**Aim of the exercise**
Reproduce verbatim every line from the start of the rows through the line holding "country: Marshall Islands", inclusive.

(Dataset rows)

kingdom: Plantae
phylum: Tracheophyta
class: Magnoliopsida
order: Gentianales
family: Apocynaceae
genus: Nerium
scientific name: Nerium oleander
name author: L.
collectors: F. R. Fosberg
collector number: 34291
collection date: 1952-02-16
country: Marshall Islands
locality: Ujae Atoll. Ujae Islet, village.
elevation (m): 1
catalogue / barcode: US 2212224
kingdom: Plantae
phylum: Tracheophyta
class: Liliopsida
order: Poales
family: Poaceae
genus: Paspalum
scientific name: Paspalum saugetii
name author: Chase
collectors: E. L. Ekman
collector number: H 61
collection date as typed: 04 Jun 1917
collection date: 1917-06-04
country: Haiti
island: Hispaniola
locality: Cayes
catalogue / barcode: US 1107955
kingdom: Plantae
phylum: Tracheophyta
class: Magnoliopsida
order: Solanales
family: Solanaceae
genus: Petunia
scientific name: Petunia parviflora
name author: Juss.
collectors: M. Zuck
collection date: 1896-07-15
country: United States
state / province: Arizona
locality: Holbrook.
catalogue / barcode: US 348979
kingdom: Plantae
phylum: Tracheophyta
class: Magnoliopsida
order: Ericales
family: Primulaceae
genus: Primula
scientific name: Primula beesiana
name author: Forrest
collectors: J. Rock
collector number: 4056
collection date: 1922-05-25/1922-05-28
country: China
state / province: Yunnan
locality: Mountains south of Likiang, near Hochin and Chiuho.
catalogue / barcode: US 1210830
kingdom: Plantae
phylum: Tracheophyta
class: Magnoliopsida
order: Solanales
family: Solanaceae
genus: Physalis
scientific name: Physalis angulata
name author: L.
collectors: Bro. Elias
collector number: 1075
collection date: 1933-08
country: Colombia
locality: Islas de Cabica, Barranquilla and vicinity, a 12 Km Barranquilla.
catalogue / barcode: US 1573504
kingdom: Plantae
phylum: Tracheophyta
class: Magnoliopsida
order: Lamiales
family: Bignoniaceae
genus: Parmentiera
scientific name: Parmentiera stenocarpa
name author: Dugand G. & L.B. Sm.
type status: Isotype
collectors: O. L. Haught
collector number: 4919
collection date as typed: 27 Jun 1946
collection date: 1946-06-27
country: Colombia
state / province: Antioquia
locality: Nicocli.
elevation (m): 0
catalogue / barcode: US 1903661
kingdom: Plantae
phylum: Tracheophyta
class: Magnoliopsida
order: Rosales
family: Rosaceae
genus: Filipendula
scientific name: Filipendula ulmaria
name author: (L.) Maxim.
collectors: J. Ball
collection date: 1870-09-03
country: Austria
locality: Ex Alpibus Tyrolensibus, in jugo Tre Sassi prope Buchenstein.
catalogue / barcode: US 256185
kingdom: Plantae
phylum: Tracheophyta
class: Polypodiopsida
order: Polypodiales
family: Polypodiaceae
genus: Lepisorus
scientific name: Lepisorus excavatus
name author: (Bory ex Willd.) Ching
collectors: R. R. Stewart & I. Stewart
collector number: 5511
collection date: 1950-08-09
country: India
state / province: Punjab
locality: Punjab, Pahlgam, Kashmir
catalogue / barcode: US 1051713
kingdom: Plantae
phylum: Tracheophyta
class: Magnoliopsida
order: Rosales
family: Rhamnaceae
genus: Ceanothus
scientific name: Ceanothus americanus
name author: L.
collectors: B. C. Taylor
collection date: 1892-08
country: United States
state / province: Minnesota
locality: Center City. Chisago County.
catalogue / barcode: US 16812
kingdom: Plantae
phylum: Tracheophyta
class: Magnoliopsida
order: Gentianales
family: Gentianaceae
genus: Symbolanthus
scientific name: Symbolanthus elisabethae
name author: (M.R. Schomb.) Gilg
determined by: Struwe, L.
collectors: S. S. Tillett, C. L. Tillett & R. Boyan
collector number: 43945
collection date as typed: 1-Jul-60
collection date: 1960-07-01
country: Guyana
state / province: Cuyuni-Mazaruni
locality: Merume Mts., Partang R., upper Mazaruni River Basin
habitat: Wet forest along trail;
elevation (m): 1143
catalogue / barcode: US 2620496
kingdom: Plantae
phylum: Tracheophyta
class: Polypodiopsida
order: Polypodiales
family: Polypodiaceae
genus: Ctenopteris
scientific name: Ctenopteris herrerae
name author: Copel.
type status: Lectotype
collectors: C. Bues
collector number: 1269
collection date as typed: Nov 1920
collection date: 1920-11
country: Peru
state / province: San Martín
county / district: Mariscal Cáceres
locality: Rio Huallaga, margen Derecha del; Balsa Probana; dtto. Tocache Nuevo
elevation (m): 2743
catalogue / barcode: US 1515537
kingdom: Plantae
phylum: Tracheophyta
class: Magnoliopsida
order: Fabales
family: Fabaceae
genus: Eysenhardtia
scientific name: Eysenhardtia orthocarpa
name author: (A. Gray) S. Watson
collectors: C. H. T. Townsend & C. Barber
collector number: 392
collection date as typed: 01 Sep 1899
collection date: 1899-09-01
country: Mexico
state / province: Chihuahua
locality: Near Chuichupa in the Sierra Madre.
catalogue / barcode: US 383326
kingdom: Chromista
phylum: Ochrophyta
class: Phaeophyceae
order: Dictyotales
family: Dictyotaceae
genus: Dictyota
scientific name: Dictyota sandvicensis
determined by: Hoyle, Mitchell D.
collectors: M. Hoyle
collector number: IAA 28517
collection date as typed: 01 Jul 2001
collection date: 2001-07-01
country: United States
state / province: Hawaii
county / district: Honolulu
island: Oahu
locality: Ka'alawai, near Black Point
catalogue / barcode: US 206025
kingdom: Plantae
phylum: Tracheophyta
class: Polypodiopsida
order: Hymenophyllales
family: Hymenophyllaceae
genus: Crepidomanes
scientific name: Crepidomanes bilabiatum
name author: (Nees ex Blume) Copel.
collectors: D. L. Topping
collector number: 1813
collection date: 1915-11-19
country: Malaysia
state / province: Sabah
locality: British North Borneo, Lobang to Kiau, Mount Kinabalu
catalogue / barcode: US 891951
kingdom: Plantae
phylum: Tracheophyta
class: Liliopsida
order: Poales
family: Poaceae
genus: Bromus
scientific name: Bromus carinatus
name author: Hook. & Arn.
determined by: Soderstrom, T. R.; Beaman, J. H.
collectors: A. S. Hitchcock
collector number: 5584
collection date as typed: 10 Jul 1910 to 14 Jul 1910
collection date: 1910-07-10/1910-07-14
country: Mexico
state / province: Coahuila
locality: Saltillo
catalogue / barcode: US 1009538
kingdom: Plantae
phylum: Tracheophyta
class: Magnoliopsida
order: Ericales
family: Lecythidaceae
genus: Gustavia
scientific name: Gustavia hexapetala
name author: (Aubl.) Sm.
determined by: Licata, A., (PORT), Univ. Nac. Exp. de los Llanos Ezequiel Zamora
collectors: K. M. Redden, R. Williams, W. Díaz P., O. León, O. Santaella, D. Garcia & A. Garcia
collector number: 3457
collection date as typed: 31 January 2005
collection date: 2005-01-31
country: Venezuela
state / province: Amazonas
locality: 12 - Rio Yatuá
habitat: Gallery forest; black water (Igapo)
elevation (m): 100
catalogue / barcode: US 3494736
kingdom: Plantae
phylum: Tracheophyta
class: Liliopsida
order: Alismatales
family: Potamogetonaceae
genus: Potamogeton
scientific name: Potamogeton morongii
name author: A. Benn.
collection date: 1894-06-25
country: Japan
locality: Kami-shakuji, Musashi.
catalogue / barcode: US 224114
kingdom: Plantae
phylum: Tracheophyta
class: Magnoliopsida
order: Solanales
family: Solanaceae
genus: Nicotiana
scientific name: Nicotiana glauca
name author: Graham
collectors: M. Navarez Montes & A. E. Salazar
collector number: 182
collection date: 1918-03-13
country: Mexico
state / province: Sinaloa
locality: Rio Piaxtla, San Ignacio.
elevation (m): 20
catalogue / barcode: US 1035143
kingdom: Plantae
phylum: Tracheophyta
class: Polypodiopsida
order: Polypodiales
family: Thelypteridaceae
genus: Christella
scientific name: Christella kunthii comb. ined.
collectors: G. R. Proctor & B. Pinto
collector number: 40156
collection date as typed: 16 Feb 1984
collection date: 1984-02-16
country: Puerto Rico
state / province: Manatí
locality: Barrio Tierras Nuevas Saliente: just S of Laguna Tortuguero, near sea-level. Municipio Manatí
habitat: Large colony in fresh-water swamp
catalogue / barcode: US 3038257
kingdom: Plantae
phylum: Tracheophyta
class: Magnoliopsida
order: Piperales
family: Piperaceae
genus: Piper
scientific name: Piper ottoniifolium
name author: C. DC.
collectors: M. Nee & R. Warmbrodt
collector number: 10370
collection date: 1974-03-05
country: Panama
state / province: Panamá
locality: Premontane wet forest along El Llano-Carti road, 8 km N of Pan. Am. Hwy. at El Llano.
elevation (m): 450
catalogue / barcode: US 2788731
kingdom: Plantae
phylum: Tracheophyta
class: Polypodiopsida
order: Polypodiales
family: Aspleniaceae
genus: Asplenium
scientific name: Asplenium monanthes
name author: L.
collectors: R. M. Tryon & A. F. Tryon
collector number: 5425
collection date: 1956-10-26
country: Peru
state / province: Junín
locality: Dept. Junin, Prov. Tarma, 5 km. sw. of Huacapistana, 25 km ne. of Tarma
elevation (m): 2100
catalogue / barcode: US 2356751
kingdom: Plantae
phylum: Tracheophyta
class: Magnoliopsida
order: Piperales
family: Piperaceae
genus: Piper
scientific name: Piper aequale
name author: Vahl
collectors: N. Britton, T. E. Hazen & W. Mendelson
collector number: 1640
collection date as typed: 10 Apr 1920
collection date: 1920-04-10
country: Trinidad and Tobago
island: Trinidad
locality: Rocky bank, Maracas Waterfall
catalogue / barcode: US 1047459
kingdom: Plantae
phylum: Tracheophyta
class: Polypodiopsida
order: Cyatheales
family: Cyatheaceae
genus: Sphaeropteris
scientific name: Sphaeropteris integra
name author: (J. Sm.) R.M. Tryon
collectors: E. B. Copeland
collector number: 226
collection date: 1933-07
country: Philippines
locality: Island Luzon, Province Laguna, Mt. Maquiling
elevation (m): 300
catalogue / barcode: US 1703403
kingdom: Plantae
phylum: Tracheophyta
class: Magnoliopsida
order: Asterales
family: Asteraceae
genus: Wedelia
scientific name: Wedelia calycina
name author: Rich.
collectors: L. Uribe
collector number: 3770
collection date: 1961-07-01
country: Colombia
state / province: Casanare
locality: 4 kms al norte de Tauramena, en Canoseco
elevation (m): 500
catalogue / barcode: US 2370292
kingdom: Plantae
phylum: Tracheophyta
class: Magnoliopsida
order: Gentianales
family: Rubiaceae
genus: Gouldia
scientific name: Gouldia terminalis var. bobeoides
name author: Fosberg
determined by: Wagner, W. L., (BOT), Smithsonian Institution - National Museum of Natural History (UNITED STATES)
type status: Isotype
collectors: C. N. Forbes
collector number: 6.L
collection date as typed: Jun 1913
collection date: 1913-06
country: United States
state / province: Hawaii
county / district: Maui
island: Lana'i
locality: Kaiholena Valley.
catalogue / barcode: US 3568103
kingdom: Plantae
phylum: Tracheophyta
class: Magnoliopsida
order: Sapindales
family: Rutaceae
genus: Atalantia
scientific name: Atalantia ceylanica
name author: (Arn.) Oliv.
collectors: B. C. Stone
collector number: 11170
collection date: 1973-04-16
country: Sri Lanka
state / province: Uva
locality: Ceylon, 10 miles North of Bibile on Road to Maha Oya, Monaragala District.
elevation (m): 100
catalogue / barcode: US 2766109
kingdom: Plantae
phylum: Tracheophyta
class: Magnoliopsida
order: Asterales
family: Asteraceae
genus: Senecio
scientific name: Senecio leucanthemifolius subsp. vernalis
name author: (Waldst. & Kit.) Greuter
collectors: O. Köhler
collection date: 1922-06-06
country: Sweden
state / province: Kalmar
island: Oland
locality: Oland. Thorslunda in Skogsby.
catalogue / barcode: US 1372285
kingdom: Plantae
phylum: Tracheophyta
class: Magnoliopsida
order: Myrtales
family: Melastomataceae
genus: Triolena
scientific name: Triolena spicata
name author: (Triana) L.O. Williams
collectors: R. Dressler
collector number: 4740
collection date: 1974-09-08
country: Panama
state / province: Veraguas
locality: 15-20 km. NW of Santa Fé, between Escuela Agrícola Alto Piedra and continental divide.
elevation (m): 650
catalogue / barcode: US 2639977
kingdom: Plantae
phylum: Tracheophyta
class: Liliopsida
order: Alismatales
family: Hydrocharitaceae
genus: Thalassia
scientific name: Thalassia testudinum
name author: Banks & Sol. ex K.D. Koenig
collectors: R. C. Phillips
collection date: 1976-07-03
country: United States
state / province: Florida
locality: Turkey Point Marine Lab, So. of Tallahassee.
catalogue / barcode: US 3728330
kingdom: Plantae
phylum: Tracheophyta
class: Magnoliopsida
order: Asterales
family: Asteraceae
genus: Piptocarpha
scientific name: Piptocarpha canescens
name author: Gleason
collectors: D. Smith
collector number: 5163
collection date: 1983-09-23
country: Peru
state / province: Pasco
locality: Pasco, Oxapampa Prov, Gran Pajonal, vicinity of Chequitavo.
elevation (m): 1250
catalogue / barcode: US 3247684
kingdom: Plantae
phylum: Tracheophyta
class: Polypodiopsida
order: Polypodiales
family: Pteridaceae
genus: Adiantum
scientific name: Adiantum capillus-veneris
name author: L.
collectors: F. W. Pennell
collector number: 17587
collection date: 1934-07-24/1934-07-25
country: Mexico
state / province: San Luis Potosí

**Task result**
kingdom: Plantae
phylum: Tracheophyta
class: Magnoliopsida
order: Gentianales
family: Apocynaceae
genus: Nerium
scientific name: Nerium oleander
name author: L.
collectors: F. R. Fosberg
collector number: 34291
collection date: 1952-02-16
country: Marshall Islands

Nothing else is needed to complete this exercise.